While the resulting net balance for investment intentions was positive, it was below that from the equivalent 2017 survey and was weak relative to most previous years, except 2016 (Chart B). In the 2016 survey, companies had expected investment to decline over the next 12 months, though the 2017 survey suggested that actual capital expenditure had increased.

This year’s survey showed that companies were most likely to invest to maintain or replace equipment, and to achieve future efficiency or productivity gains (Chart C). This may reflect strategies that prioritise investment in essential, or ‘no regrets’, projects given the uncertain environment.

Companies cited Brexit uncertainty as the biggest headwind to investment intentions, with a net balance for this factor of around -10% (Chart C). Domestic and export demand were considered less likely to drive investment over the coming year than in the 2017 survey.

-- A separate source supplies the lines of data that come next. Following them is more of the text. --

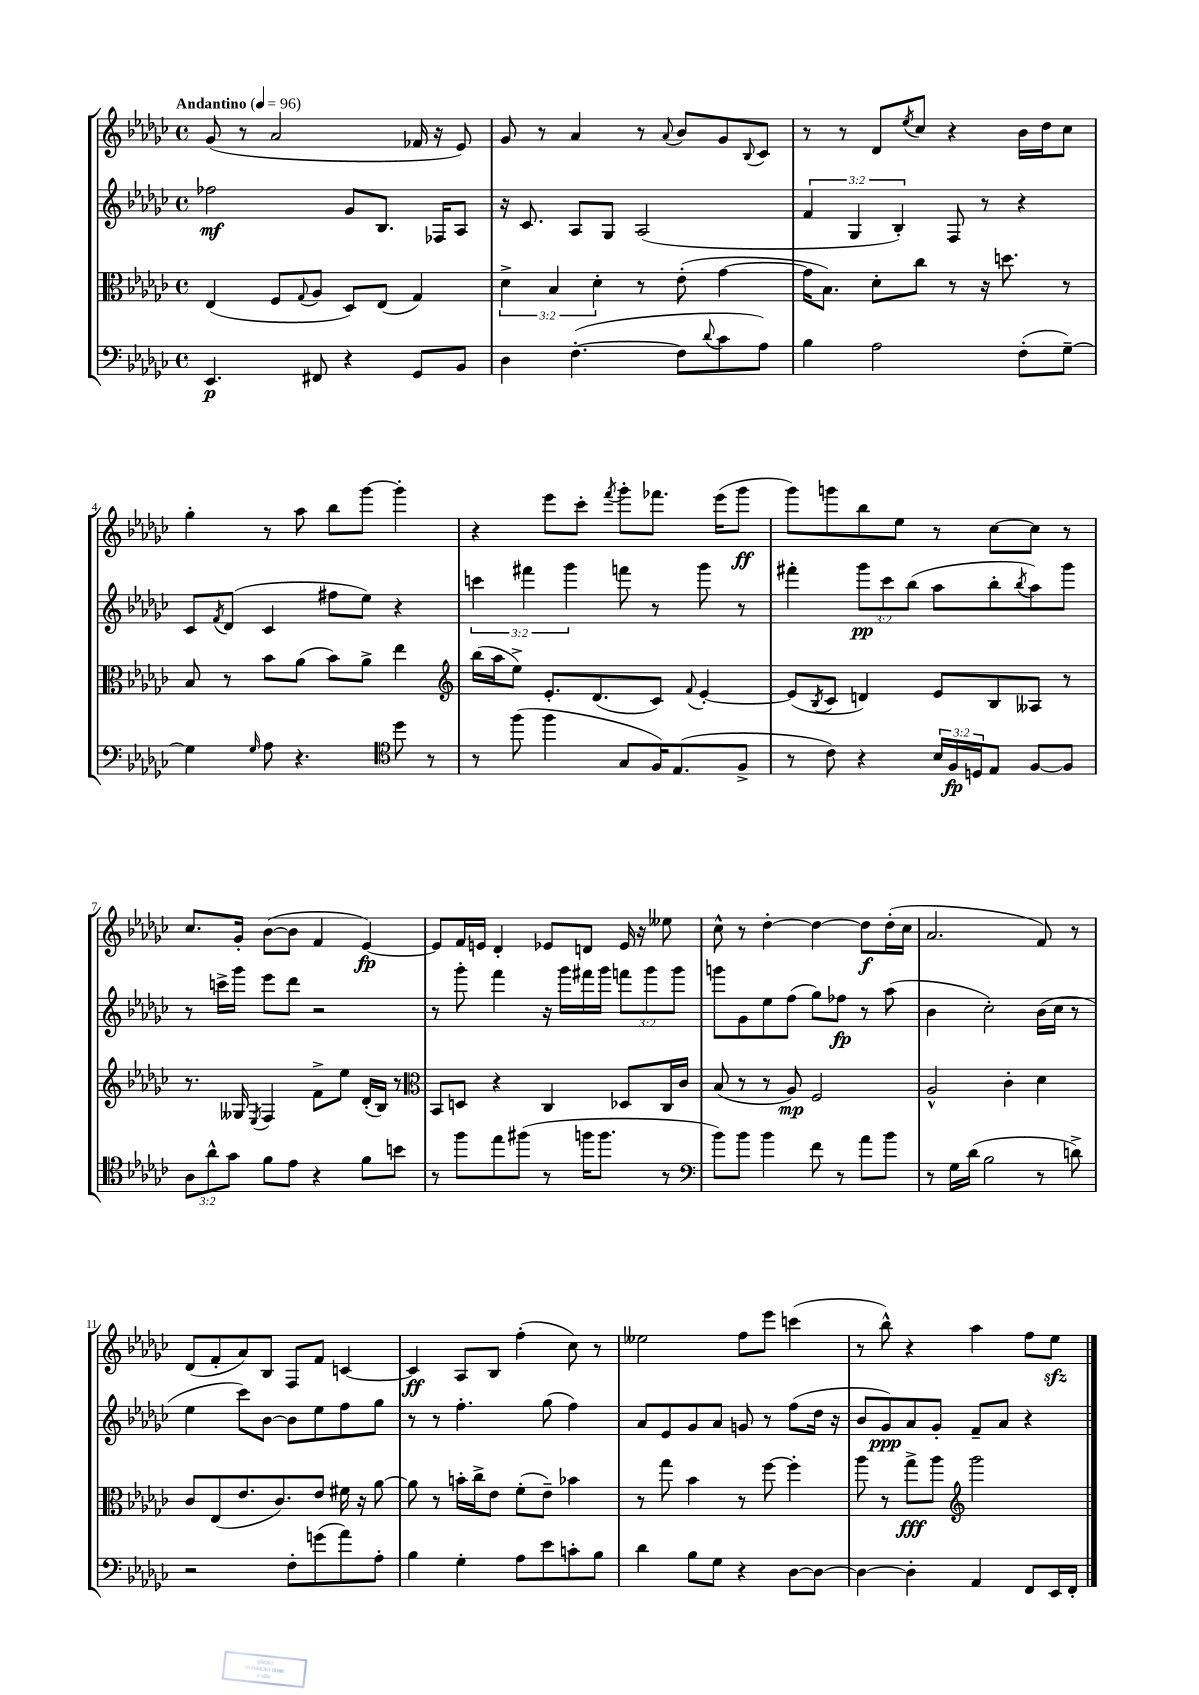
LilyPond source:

<<
\new StaffGroup <<
\new Staff = "s0" {
    \clef treble \key ges \major \defaultTimeSignature \time 4/4 \tempo "Andantino" 4 = 96
    ges'8( r8 aes'2 fes'16 r16 ees'8) |
    ges'8 r8 aes'4 r8 \appoggiatura { aes'8 } bes'8 ges'8 \appoggiatura { bes8 } ces'8 |
    r8 r8 des'8 \acciaccatura { ees''8 } ces''8 r4 bes'16 des''16 ces''8 |
    ges''4-. r8 aes''8 bes''8 ges'''8~ ges'''4-. |
    r4 ees'''8 ces'''8-. \acciaccatura { f'''8 } ges'''8-. fes'''8. ees'''16( ges'''8\ff |
    ges'''8) g'''8 bes''8 ees''8 r8 ces''8~ ces''8 r8 |
    ces''8. ges'16-. bes'8~( bes'8 f'4 ees'4~\fp) |
    ees'8 f'16 e'16 des'4-. ees'8 d'8 ees'16 r16 eeses''8 |
    ces''8-^ r8 des''4~-. des''4~ des''8\f des''16-.( ces''16 |
    aes'2. f'8) r8 |
    des'8( f'8-. aes'8) bes8 f8 f'8 c'4~ |
    c'4\ff aes8 bes8 f''4-.( ces''8) r8 |
    eeses''2 f''8 ees'''8 c'''4( |
    r8 bes''8-^) r4 aes''4 f''8 ees''8\sfz \bar "|." |
}
\new Staff = "s1" {
    \clef treble \key ges \major \defaultTimeSignature \time 4/4 \override Staff.TupletNumber.text = #tuplet-number::calc-fraction-text
    fes''2\mf ges'8 bes8. fes16 aes8 |
    r16 ces'8. aes8 ges8 aes2( |
    \tuplet 3/2 { f'4 ges4 bes4-.) } f8 r8 r4 |
    ces'8 \acciaccatura { f'8 } des'8( ces'4 fis''8 ees''8) r4 |
    \tuplet 3/2 { c'''4 fis'''4 ges'''4 } f'''8 r8 ges'''8 r8 |
    fis'''4-. \tuplet 3/2 { ges'''8\pp ces'''8 bes''8( } aes''8 bes''8-. \acciaccatura { bes''8 } aes''8) ges'''8 |
    r8 c'''16-> ges'''16 ees'''8 des'''8 r2 |
    r8 ges'''8-. f'''4 r16 ges'''16 fis'''16 ges'''16 \tuplet 3/2 { f'''8 ges'''8 ges'''8 } |
    g'''8 ges'8 ees''8 f''8( ges''8) fes''8\fp r8 aes''8( |
    bes'4 ces''2-.) bes'16( ces''16 r8 |
    ees''4 ces'''8) bes'8~ bes'8 ees''8 f''8 ges''8 |
    r8 r8 f''4.-. ges''8( f''4) |
    aes'8 ees'8 ges'8 aes'8 g'8 r8 f''8( des''16 r16 |
    bes'8 ges'8\ppp) aes'8 ges'8-. f'8-- aes'8 r4 \bar "|." |
}
\new Staff = "s2" {
    \clef alto \key ges \major \defaultTimeSignature \time 4/4 \override Staff.TupletNumber.text = #tuplet-number::calc-fraction-text
    ees4( f8 \appoggiatura { ges8 } aes8 des8) ees8( ges4) |
    \tuplet 3/2 { des'4-> bes4 des'4-. } r8 ees'8-.( ges'4~ |
    ges'16 bes8.) des'8-. ces''8 r8 r16 d''8. r8 |
    bes8 r8 bes'8 aes'8( bes'8) aes'8-> ees''4 |
    \clef treble bes''16( aes''16 ees''8->) ees'8.-. des'8.( ces'8) \appoggiatura { f'8 } ees'4~-. |
    ees'8( \acciaccatura { bes8 } ces'8 d'4) ees'8 bes8 aeses8 r8 |
    r8. geses16 \acciaccatura { ees8 } f4 f'8-> ees''8 des'16-.( bes16) r8 |
    \clef alto bes,8 d8 r4 ces4 des8 ces16 ces'16 |
    bes8( r8 r8 aes8\mp) f2 |
    aes2-^ ces'4-. des'4 |
    ces'8 ees8( ees'8. ces'8.) ees'8 fis'16 r16 aes'8~ |
    aes'8 r8 b'16-. ces''16-> ees'8 f'8-.( ees'8--) bes'4 |
    r8 ges''8 bes'4 r8 f''8~ f''4-. |
    aes''8 r8 ges''8->\fff aes''8 \clef treble ges'''2 \bar "|." |
}
\new Staff = "s3" {
    \clef bass \key ges \major \defaultTimeSignature \time 4/4 \override Staff.TupletNumber.text = #tuplet-number::calc-fraction-text
    ees,4.\p fis,8 r4 ges,8 bes,8 |
    des4 f4.~-.( f8 \appoggiatura { des'8 } ces'8 aes8) |
    bes4 aes2 f8-.( ges8~--) |
    ges4 \grace { ges16 } aes8 r4. \clef tenor des''8 r8 |
    r8 f''8( f''4 ges8 f16) ees8.( f8-> |
    r8 ces'8) r4 \tuplet 3/2 { bes16 f16\fp d16 } ees8 f8~ f8 |
    \tuplet 3/2 { aes8 aes'8-^ ges'8 } f'8 ees'8 r4 f'8 b'8 |
    r8 f''8 ees''8 fis''8( r8 f''16 f''8. r8 |
    \clef bass bes'8) bes'8 bes'4 f'8 r8 aes'8 bes'8 |
    r8 ges16 des'16( bes2 r8 d'8->) |
    r2 f8-. g'8( aes'8) aes8-. |
    bes4 ges4-. aes8 ees'8 c'8-. bes8 |
    des'4 bes8 ges8 r4 des8~ des8~ |
    des4~ des4-. aes,4 f,8 ees,16 f,16-. \bar "|." |
}
>>
>>
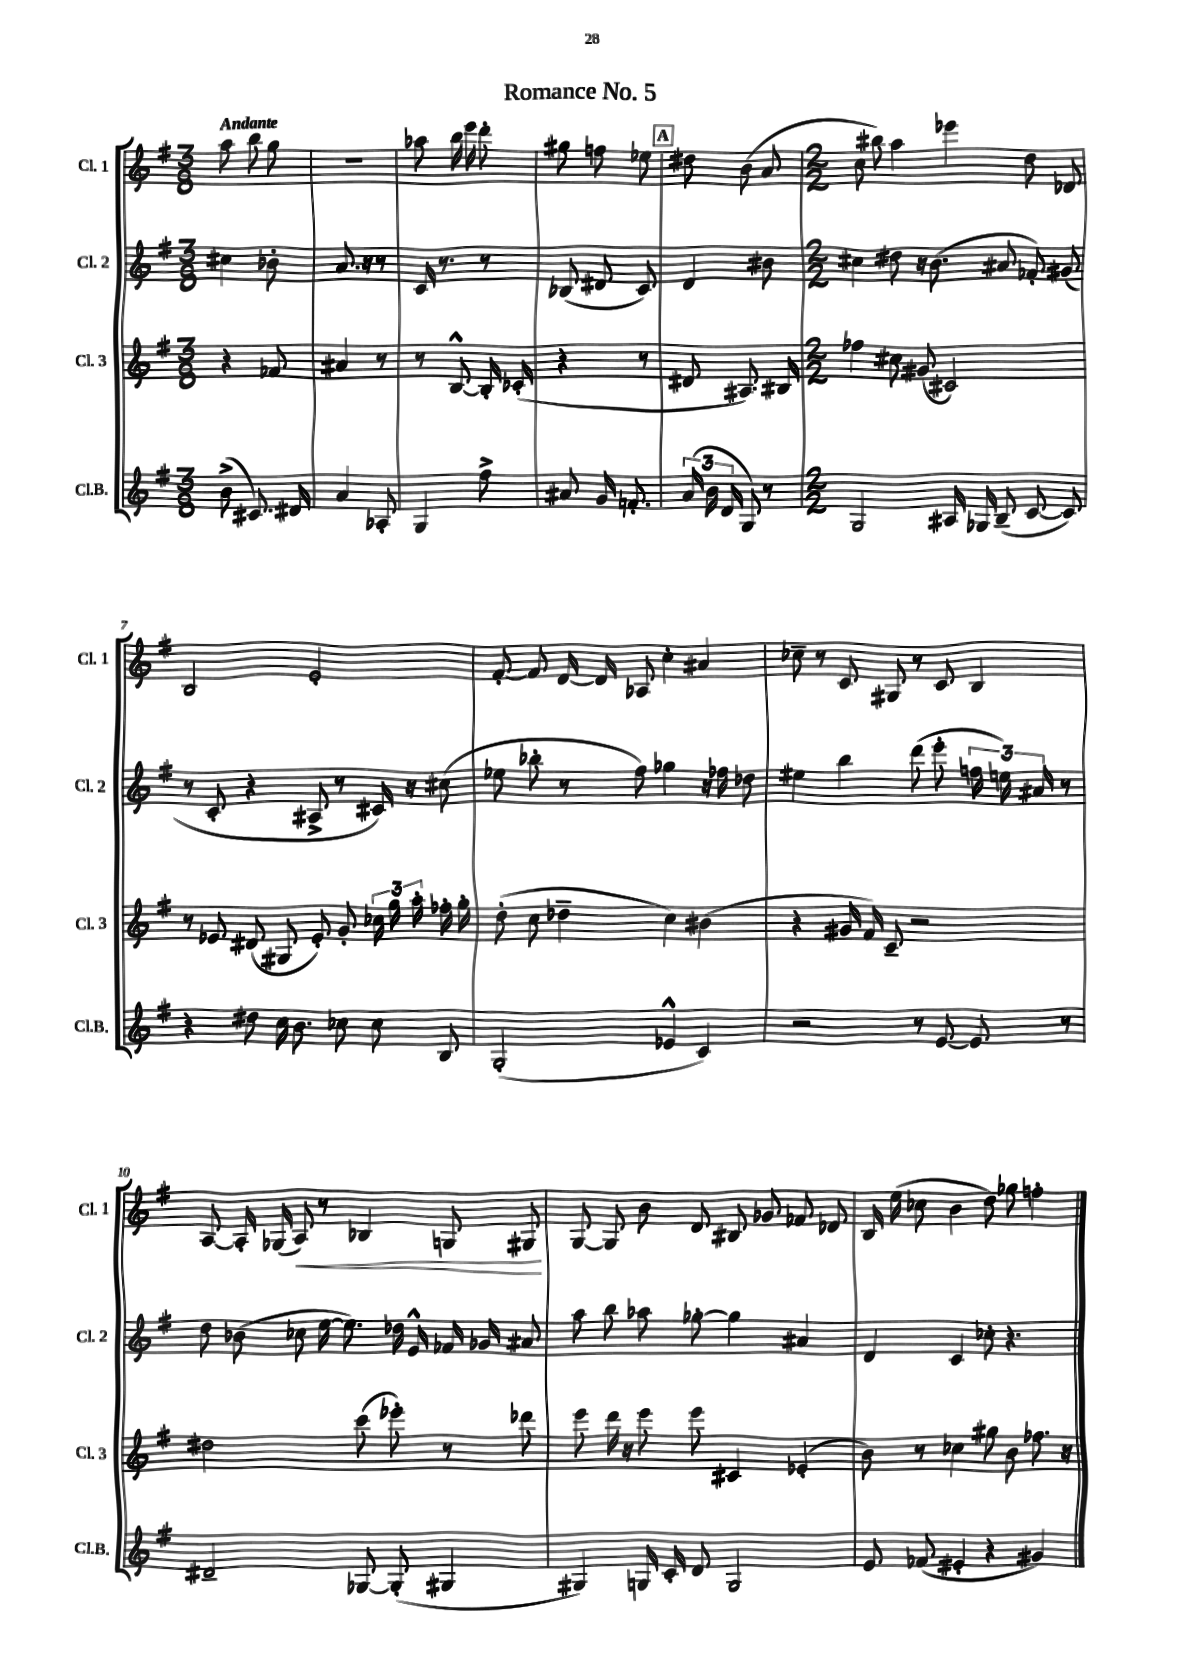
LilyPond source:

\header { title = "Romance No. 5" }
<<
\new StaffGroup <<
\new Staff = "s0" \with { instrumentName = "Cl. 1" shortInstrumentName = "Cl. 1" } {
    \clef treble \key g \major \numericTimeSignature \time 3/8 \tempo "Andante"
    \autoBeamOff a''8 b''8 g''8 |
    R4. |
    aes''8 b''16 e'''16 d'''8-. |
    gis''8 f''8 ees''8 |
    \mark \markup { \box "A" } dis''8 b'8( a'8 |
    \numericTimeSignature \time 2/2 c''8 bis''8) a''4 ees'''4 d''8 des'8 |
    b2 e'2-. |
    fis'8~-. fis'8 d'16~ d'16 aes8 c''4-. ais'4 |
    ces''8-- r8 c'8 gis8 r8 c'8 b4 |
    a8~ a16-. ges16( a8\<) r8 bes4 g8 gis8\! |
    g8~ g8 b'8 d'8 bis8 ges'8 fes'8 des'8 |
    b16 e''16( ces''8 b'4 d''8) ges''8 f''4-. \bar "|." |
}
\new Staff = "s1" \with { instrumentName = "Cl. 2" shortInstrumentName = "Cl. 2" } {
    \clef treble \key g \major \numericTimeSignature \time 3/8
    \autoBeamOff cis''4 bes'8-. |
    a'8. r16 r8 |
    c'16 r8. r8 |
    bes8( dis'8 c'8) |
    \mark \markup { \box "A" } d'4 bis'8 |
    \numericTimeSignature \time 2/2 cis''4 dis''8 r16 b'8.( ais'8 fes'8-.) gis'8( |
    r8 c'8-. r4 ais8-> r8 cis'16) r16 cis''8( |
    ees''8 bes''8-. r8 fis''8) ges''4 r16 fes''16 des''8 |
    eis''4 b''4 d'''8( e'''8-. \tuplet 3/2 { f''16 e''16) ais'16 } r8 |
    d''8 bes'8( ces''8 e''16~ e''8.) des''16 e'16-^ fes'16 ges'16 ais'8 |
    a''8 b''8 aes''8 ges''8~-. ges''4 ais'4 |
    d'4 c'4 ces''8-. r4. \bar "|." |
}
\new Staff = "s2" \with { instrumentName = "Cl. 3" shortInstrumentName = "Cl. 3" } {
    \clef treble \key g \major \numericTimeSignature \time 3/8
    \autoBeamOff r4 fes'8 |
    ais'4 r8 |
    r8 b8~-^ b16-. ces'16-.( |
    r4 r8 |
    \mark \markup { \box "A" } dis'8 ais8.) bis16 |
    \numericTimeSignature \time 2/2 fes''4 cis''8 gis'8( cis'2) |
    r8 ees'8 dis'8( gis8 ees'8-.) g'8-. \tuplet 3/2 { ces''16 g''16 a''16-. } fes''16-. g''16-. |
    d''8-.( c''8 des''4-- c''4) bis'4( |
    r4 gis'16 fis'16) c'8-- r2 |
    dis''2 c'''8( ees'''8-.) r8 des'''8 |
    e'''8 d'''16 r16 e'''8 e'''8 cis'4 ees'4-.( |
    b'8) r8 ces''4 gis''8 b'8 fes''8. r16 \bar "|." |
}
\new Staff = "s3" \with { instrumentName = "Cl.B." shortInstrumentName = "Cl.B." } {
    \clef treble \key g \major \numericTimeSignature \time 3/8
    \autoBeamOff b'8->( cis'8.) dis'16 |
    a'4 aes8-. |
    g4 fis''8-> |
    ais'8 g'16 f'8.-. |
    \mark \markup { \box "A" } \tuplet 3/2 { a'16( b'16 d'16 } g8) r8 |
    \numericTimeSignature \time 2/2 g2 ais16 ges16 b8--( c'8~ c'8) |
    r4 dis''8 c''16 b'8. ces''8 ces''8 b8 |
    g2-.( ees'4-^ c'4) |
    r2 r8 e'8~ e'8 r8 |
    dis'2-- ges8~ ges8-.( gis4 |
    gis4) g16 c'16-. d'8 g2 |
    e'8 fes'8( eis'4-. r4 gis'4) \bar "|." |
}
>>
>>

  • 1 A comprehensive quarterly report from the Agents on business conditions is published alongside the MPC decision in non-Inflation Report months.

    2 This section covers intelligence gathered between late August and mid-October 2018. References to activity and prices generally relate to the past three months compared with a year earlier.

    3 The survey was conducted between 15 August and 5 October 2018. Responses were received from 352 companies, employing over 500,000 people, and accounting for around £11 billion in capital expenditure. Responses were weighted by employment.

Chart A

The net balance of investment intentions is slightly positive

Change in capital expenditurea

Chart A

  • a Companies were asked ‘How has your UK capital expenditure changed over the past 12 months, and what are your future expectations for capital expenditure?’.
    b Net percentage balance of companies reporting increases in investment. Half weight was given to those that responded ‘less’ or ‘more’, and full weight was given to those that responded ‘far less’ or ‘far more’.

Chart B

Investment intentions are weak compared with previous surveys
Investment intentionsa

Chart B

  • a Net percentage balance of companies reporting increases in investment.

Chart C

Brexit uncertainty was the largest reported headwind to investment
Factors affecting the level of UK capital expenditurea

Chart C

  • a Companies were asked ‘How are the following factors affecting your levels of UK capital expenditure plans over the next 12 months compared with the past 12 months?’.
    b The 2018 data relate to factors affecting investment intentions for the next 12 months. The 2017 data relate to intentions over the next 12 months from the 2017 survey.
    c Companies were not asked about these factors in the 2017 survey.
    d In 2017, companies were asked about uncertainty about the economic environment and expected future UK trading arrangements. In 2018, companies were asked about Brexit uncertainty (economic or political), and expected future trading arrangements emerging from Brexit.
    e Net percentage balance of companies reporting increases in investment as a result of these factors.